Мне хотелось пойти на собеседования, если позовут, а если нет, то хотя бы просто пообщаться с людьми на языке, который является мне родным, посмотреть, сохранилось ли что-нибудь с тех далеких времен, да хотя бы с начала XX века, посетить могилу любимого и мысленно сказать: «Я приближаю нашу встречу, как могу, скоро мы встретимся, обещаю…» Нет, обещать я не могла. Я не знала, когда я умру, и умру ли вообще. Быть может, моя Аннушка уже разлила масло…

Собеседования могли мне действительно пригодиться с практической точки зрения, но так как надежда на скорое избавление от земных оков не оставляла, то мое отношение к ним было, как к еще одному развлечению.

«Ах, как это завораживает! – пыталась приободрить я себя. – Сколько новых лиц, новых встреч, сколько всего необычного меня ждет!..»

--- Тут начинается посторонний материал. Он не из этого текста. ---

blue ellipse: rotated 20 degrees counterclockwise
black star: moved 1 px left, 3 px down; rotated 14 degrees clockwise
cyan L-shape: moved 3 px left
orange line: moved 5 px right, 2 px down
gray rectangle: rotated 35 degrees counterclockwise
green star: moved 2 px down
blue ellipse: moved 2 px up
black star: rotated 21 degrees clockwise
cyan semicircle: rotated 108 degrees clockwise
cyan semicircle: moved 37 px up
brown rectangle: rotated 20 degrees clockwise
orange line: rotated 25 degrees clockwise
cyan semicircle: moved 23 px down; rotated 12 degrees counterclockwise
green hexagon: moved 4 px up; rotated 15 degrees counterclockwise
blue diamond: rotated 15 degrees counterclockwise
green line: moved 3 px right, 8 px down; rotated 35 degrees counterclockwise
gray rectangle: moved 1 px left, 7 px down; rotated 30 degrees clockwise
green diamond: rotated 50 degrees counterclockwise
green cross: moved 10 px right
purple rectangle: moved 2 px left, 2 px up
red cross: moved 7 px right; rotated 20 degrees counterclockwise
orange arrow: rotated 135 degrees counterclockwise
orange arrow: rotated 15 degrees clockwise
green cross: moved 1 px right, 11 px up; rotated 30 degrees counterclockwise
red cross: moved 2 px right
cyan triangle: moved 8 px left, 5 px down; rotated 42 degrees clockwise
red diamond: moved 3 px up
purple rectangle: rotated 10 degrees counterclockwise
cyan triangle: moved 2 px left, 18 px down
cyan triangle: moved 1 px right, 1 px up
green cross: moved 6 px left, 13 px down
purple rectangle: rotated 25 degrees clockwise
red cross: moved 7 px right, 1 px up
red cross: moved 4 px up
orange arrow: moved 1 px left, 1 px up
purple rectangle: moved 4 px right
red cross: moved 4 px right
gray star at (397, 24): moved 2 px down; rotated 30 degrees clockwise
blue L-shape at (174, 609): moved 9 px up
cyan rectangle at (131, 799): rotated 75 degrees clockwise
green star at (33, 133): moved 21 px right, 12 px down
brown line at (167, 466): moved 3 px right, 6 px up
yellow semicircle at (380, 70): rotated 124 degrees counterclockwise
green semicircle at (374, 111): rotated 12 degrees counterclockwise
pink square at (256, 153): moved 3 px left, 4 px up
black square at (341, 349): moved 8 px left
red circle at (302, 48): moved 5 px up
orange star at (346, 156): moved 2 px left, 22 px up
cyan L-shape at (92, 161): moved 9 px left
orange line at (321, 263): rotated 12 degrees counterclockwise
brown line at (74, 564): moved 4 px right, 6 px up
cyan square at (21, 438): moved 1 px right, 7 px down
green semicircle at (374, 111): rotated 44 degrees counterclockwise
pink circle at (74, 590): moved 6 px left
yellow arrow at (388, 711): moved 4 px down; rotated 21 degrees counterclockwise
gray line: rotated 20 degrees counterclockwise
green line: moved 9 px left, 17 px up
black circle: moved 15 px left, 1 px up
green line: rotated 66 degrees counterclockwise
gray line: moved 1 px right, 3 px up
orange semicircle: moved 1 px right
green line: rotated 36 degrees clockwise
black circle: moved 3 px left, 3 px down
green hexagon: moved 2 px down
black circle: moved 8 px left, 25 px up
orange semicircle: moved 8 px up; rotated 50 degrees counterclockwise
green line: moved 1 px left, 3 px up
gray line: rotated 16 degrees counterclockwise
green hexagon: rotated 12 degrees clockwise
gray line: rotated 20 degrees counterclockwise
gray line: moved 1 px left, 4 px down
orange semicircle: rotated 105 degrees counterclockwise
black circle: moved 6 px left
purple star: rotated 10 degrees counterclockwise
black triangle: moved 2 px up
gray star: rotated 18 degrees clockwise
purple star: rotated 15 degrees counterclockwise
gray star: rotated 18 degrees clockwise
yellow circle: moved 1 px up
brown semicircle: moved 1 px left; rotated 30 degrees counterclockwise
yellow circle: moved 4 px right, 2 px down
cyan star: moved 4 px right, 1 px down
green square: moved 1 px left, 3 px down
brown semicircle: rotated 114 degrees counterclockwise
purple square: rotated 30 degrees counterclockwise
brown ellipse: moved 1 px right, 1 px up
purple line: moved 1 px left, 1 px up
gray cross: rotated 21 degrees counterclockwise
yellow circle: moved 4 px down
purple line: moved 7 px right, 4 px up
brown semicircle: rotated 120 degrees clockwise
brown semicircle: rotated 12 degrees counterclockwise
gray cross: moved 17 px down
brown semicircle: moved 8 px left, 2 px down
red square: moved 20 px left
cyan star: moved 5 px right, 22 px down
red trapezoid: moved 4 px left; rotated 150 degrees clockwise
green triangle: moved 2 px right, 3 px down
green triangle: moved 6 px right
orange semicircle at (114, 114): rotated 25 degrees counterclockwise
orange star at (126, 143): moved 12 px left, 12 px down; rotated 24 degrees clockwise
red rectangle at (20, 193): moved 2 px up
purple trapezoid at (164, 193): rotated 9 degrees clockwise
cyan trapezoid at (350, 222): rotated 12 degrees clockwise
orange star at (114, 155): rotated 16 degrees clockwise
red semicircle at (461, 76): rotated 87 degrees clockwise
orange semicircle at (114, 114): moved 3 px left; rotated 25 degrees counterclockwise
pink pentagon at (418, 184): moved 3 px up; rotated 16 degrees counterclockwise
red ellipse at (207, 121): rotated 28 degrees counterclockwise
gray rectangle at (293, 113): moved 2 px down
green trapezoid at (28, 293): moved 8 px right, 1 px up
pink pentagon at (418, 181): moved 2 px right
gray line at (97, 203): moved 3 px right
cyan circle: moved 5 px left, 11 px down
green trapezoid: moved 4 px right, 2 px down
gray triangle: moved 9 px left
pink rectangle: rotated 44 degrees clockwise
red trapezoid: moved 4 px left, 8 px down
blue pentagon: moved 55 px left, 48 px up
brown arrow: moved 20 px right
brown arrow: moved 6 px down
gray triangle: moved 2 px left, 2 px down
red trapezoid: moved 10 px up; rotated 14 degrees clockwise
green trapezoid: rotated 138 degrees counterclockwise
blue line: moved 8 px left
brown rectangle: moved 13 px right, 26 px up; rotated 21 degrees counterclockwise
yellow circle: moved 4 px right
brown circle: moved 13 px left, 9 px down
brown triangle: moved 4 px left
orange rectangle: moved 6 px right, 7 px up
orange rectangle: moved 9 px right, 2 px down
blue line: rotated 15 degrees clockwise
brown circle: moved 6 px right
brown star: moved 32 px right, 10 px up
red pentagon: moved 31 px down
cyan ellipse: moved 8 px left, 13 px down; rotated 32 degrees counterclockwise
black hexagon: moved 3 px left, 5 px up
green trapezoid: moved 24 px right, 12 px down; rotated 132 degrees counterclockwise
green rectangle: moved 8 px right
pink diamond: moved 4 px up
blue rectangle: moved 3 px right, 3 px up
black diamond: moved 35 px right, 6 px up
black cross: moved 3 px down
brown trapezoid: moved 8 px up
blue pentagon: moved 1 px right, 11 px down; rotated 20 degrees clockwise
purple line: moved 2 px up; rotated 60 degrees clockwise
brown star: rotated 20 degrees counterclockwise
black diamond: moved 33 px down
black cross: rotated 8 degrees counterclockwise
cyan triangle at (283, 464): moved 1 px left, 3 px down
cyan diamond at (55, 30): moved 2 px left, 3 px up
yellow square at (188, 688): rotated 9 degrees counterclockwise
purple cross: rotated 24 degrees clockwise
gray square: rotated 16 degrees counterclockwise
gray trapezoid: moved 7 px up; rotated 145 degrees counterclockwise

«Перестань, – отвечала я себе. – Ты столько лет топчешь землю и еще надеешься обнаружить что-то новое? Не смеши свои тапочки, старушка. Люди все те же, что и тысячи лет назад. Новые технологии ты уже увидела, и Россия вовсе не та страна, где ты их найдешь, а ничего нового, кроме технологий, мир тебе не в состоянии предложить. Надейся на лучшее».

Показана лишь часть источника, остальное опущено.